→ WHAT THE TASK ASKS: Rewrite the lines from the start of the rows up to and including the line with "picture [379, 919, 388, 931]" as a numbered list, leaving out blank lines.

== MATERIAL FOR THIS TASK ==

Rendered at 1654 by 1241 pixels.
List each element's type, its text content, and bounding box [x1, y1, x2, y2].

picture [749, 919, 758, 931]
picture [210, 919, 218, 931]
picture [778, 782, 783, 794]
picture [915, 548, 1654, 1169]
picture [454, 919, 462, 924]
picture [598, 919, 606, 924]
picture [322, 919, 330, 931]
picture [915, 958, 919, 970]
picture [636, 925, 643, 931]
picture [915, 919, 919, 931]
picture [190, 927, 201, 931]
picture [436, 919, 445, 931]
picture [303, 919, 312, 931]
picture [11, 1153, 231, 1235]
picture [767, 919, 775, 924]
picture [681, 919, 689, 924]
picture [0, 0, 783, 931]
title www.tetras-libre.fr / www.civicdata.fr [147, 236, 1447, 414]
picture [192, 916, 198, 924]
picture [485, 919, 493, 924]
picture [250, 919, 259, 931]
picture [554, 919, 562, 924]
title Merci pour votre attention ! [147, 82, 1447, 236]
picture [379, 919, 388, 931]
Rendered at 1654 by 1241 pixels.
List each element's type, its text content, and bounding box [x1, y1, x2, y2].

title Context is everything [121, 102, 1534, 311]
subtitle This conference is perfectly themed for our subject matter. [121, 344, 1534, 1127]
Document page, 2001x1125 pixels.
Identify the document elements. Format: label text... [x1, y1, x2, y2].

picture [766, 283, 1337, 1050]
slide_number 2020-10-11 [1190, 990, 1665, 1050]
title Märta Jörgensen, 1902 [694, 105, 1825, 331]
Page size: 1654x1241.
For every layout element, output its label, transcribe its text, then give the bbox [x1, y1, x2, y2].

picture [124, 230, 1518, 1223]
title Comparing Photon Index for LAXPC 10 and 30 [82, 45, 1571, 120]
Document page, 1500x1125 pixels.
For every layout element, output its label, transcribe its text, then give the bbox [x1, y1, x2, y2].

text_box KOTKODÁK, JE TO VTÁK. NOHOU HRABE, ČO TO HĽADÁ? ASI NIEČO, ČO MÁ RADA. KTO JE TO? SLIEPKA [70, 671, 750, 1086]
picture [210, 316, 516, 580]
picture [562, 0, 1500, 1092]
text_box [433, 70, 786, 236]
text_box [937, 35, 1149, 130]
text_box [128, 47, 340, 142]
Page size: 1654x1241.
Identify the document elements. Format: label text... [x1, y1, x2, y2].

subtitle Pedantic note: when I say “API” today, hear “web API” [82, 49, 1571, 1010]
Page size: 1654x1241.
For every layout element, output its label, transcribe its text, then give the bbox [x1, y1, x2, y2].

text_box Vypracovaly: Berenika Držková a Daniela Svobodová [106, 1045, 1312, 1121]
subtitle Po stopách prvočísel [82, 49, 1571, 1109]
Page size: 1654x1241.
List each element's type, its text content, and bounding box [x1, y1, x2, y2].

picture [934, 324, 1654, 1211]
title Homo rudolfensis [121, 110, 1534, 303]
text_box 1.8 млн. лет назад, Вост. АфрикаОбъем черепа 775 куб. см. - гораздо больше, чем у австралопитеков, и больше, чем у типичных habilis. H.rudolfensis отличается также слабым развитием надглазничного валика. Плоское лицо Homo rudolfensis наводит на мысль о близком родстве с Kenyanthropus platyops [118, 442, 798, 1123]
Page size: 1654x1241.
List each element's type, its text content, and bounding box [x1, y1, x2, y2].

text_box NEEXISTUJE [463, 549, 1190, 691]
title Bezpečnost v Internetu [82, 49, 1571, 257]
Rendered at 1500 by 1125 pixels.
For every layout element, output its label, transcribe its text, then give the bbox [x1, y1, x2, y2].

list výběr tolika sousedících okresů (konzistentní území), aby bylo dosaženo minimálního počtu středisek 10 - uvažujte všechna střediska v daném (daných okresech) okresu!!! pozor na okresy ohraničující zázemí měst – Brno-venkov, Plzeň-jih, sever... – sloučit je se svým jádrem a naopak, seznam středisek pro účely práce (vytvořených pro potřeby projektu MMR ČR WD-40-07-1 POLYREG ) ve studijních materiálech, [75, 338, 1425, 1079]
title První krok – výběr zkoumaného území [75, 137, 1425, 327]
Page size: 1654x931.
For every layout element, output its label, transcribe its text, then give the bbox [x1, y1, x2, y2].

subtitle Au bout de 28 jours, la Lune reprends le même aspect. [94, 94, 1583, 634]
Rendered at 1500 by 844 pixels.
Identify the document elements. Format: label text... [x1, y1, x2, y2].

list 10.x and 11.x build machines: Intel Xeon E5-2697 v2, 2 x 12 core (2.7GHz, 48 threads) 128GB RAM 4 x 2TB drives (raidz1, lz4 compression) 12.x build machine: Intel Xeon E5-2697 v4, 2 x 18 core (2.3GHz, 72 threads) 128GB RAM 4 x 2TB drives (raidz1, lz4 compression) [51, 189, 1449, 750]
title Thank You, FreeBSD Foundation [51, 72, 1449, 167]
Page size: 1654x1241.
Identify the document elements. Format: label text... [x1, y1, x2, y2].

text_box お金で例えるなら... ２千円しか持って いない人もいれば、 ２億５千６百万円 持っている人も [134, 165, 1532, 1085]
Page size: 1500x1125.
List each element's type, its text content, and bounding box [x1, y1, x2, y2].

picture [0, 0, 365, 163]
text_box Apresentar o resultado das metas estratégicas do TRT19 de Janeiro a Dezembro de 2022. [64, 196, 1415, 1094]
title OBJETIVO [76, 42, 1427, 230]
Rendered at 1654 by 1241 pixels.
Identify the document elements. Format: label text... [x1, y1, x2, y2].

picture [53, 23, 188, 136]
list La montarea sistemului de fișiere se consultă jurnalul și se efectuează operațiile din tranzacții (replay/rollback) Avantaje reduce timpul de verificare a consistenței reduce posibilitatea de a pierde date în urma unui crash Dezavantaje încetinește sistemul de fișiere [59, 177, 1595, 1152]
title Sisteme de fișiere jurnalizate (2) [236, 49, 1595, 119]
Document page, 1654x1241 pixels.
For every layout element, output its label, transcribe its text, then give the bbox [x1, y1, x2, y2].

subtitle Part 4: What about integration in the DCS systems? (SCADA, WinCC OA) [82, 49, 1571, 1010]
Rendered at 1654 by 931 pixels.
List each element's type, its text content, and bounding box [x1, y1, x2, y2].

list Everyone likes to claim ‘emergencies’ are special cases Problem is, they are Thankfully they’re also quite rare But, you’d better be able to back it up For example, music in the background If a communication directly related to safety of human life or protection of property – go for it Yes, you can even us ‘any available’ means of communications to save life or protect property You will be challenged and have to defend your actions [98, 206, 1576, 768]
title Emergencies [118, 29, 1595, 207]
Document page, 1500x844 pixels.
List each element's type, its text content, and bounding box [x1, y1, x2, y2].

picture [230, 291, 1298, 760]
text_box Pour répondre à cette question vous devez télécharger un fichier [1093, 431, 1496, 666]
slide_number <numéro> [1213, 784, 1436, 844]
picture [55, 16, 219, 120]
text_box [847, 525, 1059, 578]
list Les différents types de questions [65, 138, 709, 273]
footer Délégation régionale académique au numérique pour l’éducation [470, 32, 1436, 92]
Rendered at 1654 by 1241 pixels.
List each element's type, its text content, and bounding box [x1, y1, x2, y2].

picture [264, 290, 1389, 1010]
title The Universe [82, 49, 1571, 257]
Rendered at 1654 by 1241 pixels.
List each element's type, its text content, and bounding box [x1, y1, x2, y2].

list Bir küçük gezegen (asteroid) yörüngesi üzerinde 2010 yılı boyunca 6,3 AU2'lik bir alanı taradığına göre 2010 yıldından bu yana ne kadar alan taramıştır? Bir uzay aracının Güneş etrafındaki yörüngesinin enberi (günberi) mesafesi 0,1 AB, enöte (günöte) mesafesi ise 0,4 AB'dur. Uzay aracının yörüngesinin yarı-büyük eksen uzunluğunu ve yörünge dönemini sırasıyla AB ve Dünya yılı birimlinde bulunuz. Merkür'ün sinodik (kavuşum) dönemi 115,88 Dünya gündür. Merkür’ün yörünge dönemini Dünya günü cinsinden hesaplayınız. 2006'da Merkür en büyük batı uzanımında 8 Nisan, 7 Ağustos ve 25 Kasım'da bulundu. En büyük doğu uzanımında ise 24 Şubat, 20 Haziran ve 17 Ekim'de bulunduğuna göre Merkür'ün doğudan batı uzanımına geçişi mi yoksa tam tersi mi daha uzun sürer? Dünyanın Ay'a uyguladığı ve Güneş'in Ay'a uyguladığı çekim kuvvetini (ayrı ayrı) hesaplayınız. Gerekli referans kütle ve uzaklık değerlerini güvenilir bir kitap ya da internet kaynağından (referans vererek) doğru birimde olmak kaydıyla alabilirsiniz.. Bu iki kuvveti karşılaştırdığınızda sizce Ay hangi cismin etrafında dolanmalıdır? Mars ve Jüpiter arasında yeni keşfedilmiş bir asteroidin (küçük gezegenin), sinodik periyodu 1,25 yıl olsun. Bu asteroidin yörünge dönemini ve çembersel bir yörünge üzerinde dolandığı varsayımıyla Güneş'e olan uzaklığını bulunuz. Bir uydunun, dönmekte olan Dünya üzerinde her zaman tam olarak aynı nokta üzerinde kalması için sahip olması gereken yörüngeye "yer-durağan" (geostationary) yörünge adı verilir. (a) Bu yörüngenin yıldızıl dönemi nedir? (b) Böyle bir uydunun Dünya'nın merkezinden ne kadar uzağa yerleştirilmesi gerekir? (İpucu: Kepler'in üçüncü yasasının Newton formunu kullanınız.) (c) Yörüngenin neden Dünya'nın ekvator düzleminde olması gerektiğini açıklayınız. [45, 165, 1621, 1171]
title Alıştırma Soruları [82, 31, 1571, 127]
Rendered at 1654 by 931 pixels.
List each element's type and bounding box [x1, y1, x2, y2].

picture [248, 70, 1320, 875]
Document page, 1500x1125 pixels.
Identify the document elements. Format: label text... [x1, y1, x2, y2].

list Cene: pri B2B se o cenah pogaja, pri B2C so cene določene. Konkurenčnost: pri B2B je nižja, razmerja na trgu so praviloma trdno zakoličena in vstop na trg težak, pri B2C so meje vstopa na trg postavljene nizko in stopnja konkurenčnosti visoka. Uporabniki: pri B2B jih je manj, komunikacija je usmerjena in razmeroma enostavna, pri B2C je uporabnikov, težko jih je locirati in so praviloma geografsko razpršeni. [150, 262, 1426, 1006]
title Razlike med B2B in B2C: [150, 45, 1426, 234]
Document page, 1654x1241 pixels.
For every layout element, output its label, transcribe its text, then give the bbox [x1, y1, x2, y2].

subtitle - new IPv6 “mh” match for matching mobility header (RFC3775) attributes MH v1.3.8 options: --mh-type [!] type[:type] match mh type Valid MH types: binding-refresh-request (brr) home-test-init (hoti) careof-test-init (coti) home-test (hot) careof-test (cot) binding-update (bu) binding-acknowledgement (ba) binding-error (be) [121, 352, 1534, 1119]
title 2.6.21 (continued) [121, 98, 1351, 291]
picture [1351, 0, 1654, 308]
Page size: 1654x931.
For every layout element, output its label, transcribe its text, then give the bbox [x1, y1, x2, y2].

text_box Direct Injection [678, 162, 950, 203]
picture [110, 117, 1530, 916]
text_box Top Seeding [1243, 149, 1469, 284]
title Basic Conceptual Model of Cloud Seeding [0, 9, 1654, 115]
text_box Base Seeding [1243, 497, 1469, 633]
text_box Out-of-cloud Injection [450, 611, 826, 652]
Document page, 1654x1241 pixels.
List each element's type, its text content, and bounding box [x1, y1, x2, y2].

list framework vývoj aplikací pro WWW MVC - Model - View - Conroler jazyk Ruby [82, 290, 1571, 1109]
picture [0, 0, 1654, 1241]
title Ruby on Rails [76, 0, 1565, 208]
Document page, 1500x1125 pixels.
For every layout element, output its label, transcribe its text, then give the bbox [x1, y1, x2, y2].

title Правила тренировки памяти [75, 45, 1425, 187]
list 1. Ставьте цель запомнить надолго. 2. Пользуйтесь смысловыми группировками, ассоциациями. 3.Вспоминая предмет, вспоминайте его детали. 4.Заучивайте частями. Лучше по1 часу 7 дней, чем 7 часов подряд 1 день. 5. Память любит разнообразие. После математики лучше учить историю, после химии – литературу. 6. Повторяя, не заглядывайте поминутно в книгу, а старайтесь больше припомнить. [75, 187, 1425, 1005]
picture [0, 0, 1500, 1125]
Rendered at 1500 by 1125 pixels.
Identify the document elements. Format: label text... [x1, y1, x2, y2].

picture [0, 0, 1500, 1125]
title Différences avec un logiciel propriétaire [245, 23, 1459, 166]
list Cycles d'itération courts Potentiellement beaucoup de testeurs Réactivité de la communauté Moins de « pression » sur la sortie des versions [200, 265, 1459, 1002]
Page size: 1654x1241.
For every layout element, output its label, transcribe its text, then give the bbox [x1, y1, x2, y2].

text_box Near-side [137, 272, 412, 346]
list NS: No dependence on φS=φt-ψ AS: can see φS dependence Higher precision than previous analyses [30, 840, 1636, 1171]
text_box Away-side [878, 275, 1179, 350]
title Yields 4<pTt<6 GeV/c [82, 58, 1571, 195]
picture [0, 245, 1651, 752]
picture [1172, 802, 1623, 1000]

===

→ SOLUTION TO THE PROBLEM:
1. Rendered at 1654 by 1241 pixels.
2. List each element's type, its text content, and bounding box [x1, y1, x2, y2].
3. picture [749, 919, 758, 931]
4. picture [210, 919, 218, 931]
5. picture [778, 782, 783, 794]
6. picture [915, 548, 1654, 1169]
7. picture [454, 919, 462, 924]
8. picture [598, 919, 606, 924]
9. picture [322, 919, 330, 931]
10. picture [915, 958, 919, 970]
11. picture [636, 925, 643, 931]
12. picture [915, 919, 919, 931]
13. picture [190, 927, 201, 931]
14. picture [436, 919, 445, 931]
15. picture [303, 919, 312, 931]
16. picture [11, 1153, 231, 1235]
17. picture [767, 919, 775, 924]
18. picture [681, 919, 689, 924]
19. picture [0, 0, 783, 931]
20. title www.tetras-libre.fr / www.civicdata.fr [147, 236, 1447, 414]
21. picture [192, 916, 198, 924]
22. picture [485, 919, 493, 924]
23. picture [250, 919, 259, 931]
24. picture [554, 919, 562, 924]
25. title Merci pour votre attention ! [147, 82, 1447, 236]
26. picture [379, 919, 388, 931]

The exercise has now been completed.